Die meiste Zeit sind Anne und Jule einfach nur Anne und Jule. Zwei Karlsruher Mädels mit Problemen Wünschen und Träumen, wie sie andere 16-Jährige auch hegen: Liebe, Freiheit, Aufrichtigkeit erfahren, ein bisschen Spaß haben, vielleicht reich und berühmt werden. Manchmal sind Anne und Jule auch biestig. Ja, und? Wohl kaum Anlass Druckertinte zu verschwenden, oder? Wo kämen wir denn da hin, wenn jede Teenagerlaune medial aufbereitet würde? Für Wichtiges, wie den Ausgang der Bundestagswahl oder des Derbys zwischen KSC und FCK, fände sich ja kaum noch Platz auf Zeitungsseiten.
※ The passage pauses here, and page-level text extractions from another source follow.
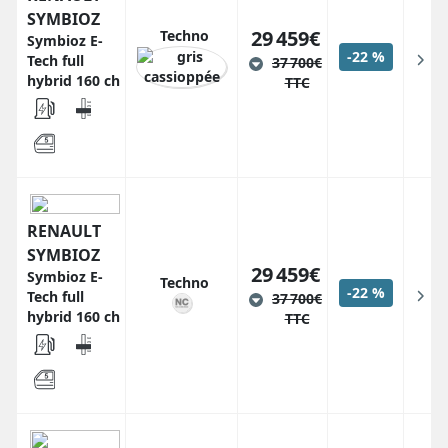
SYMBIOZ
29 459€
Techno
Symbioz E-
-22 %
Tech full
37 700€
hybrid 160 ch
TTC
RENAULT
SYMBIOZ
29 459€
Symbioz E-
Techno
-22 %
Tech full
37 700€
hybrid 160 ch
TTC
Aber unter Biestig ist in diesem Falle eben nicht nur ein Zustand jugendlicher Widerlichkeit zu verstehen, sondern eine Band. Eine sehr kleine zwar nur, denn als Duo haben Anne und Jule die personelle Reduktion des Bandformats völlig ausgereizt, das hat sie aber nicht daran gehindert, am Samstag im Club Alte Hackerei ihre erste CD vorzustellen.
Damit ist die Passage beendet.